De regering en de Eerste en Tweede Kamer maken de wetten. Zij doen dit samen.
Uitleg
Dit is een belangrijk artikel. Er staat dat de regering en de Eerste en Tweede Kamer de wetten maken. En dat zij dit samen doen.
De regering of een minister kan dus niet alleen een wet maken. Ze moeten dit altijd samen doen met de Eerste en Tweede Kamer.
Dit is een belangrijk onderdeel van onze democratie. Het betekent dat de mensen die beslissen over onze wetten ook de mensen zijn die de bevolking heeft gekozen: de Eerste Kamer en de Tweede Kamer.
Daarom hebben we in Nederland geen wetten die een meerderheid van de bevolking niet wil.
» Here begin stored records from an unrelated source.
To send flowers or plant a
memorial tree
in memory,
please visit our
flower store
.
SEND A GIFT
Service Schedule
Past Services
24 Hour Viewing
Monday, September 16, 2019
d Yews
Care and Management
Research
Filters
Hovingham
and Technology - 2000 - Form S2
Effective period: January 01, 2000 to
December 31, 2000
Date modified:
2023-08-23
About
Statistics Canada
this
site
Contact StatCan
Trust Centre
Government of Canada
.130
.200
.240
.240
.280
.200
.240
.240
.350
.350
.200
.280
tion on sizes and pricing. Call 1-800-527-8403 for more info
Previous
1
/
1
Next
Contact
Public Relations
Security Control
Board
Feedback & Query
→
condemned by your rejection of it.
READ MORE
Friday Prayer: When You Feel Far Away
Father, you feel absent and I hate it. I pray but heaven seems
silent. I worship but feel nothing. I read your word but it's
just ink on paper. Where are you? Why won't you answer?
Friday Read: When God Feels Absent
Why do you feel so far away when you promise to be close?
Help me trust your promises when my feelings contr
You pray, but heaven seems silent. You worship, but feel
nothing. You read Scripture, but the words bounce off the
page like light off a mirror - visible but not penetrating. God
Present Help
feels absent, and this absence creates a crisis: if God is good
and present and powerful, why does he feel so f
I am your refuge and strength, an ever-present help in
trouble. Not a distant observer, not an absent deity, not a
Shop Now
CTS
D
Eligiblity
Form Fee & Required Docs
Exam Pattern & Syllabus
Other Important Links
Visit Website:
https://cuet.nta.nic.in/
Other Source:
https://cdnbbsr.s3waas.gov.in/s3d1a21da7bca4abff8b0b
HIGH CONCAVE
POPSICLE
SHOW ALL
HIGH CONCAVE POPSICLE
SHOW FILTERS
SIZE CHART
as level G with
Dat is een belangrijk verschil met een dictatuur. In een dictatuur kan de regering wetten maken die een meerderheid van de bevolking niet wil.
In 2008 heeft prof. dr. C.A.J.M. Kortmann een voorstel gedaan voor een "goede grondwet die inzichtelijk en bij de tijd is". Voor dit artikel deed hij de volgende suggestie:
Artikel 8.1
Het parlement stelt de wetten en de begroting vast.
Artikel 8.2
Organieke wetten worden vastgesteld met ten minste een meerderheid van het aantal zittende leden.
Artikel 8.3
Vastgestelde wetten en de begroting behoeven bekrachtiging door de regering.
-
Column J.Th.J. van den Berg, "Zware zonden" (24 april 2009)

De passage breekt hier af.